[Records supplied]
============

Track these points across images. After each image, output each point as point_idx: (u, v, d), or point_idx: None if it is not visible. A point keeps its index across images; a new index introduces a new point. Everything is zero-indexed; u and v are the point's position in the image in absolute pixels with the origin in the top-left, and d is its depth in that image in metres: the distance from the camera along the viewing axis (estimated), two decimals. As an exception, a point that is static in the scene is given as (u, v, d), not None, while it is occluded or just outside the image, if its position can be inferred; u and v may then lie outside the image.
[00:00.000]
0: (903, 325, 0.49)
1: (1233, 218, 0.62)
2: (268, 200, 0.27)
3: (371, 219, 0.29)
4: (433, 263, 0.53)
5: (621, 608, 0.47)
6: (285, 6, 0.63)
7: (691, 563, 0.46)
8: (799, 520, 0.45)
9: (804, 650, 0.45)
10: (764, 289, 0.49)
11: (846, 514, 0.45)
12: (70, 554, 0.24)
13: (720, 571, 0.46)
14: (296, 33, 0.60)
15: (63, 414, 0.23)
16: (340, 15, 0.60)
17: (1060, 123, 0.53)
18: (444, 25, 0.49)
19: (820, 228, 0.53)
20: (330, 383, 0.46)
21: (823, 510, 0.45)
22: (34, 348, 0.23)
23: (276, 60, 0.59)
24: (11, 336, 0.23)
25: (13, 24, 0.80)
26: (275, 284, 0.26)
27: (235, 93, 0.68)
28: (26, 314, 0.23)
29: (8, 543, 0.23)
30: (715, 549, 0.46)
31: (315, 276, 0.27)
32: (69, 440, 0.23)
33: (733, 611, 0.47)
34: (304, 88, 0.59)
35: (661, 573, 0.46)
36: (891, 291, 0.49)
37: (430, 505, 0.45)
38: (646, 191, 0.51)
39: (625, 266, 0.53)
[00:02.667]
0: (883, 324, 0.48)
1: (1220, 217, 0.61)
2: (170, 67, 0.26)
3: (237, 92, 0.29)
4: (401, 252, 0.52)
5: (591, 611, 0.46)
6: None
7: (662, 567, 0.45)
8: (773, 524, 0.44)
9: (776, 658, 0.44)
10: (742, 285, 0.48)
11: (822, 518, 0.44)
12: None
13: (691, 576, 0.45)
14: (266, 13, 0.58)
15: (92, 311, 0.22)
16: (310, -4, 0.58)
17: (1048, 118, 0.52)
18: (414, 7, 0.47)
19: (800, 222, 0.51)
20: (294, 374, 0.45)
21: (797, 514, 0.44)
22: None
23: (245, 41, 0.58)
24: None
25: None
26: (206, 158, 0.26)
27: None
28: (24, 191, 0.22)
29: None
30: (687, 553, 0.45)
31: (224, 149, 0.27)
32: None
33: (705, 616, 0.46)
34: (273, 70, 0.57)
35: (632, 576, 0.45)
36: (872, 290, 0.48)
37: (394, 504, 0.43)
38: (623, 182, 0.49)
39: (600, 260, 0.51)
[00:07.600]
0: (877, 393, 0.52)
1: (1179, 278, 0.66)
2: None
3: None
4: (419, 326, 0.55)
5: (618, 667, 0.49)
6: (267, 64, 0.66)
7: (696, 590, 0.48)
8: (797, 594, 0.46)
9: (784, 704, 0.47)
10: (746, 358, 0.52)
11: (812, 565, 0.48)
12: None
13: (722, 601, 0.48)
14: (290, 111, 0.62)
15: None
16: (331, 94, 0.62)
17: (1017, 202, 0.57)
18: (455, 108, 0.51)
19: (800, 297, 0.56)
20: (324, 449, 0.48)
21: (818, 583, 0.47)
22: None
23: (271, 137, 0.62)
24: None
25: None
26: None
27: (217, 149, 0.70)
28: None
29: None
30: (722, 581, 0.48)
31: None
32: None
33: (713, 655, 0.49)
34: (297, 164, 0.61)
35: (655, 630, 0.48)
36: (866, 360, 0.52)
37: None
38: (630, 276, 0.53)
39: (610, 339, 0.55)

============

[Task statement]
Look above for the line that contains "35: (661, 573, 0.46)". Starting there, transcribe every line exactly until you have copied the line that contains "28: (24, 191, 0.22)".

[Answer to this task]
35: (661, 573, 0.46)
36: (891, 291, 0.49)
37: (430, 505, 0.45)
38: (646, 191, 0.51)
39: (625, 266, 0.53)
[00:02.667]
0: (883, 324, 0.48)
1: (1220, 217, 0.61)
2: (170, 67, 0.26)
3: (237, 92, 0.29)
4: (401, 252, 0.52)
5: (591, 611, 0.46)
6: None
7: (662, 567, 0.45)
8: (773, 524, 0.44)
9: (776, 658, 0.44)
10: (742, 285, 0.48)
11: (822, 518, 0.44)
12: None
13: (691, 576, 0.45)
14: (266, 13, 0.58)
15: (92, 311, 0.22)
16: (310, -4, 0.58)
17: (1048, 118, 0.52)
18: (414, 7, 0.47)
19: (800, 222, 0.51)
20: (294, 374, 0.45)
21: (797, 514, 0.44)
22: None
23: (245, 41, 0.58)
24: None
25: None
26: (206, 158, 0.26)
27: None
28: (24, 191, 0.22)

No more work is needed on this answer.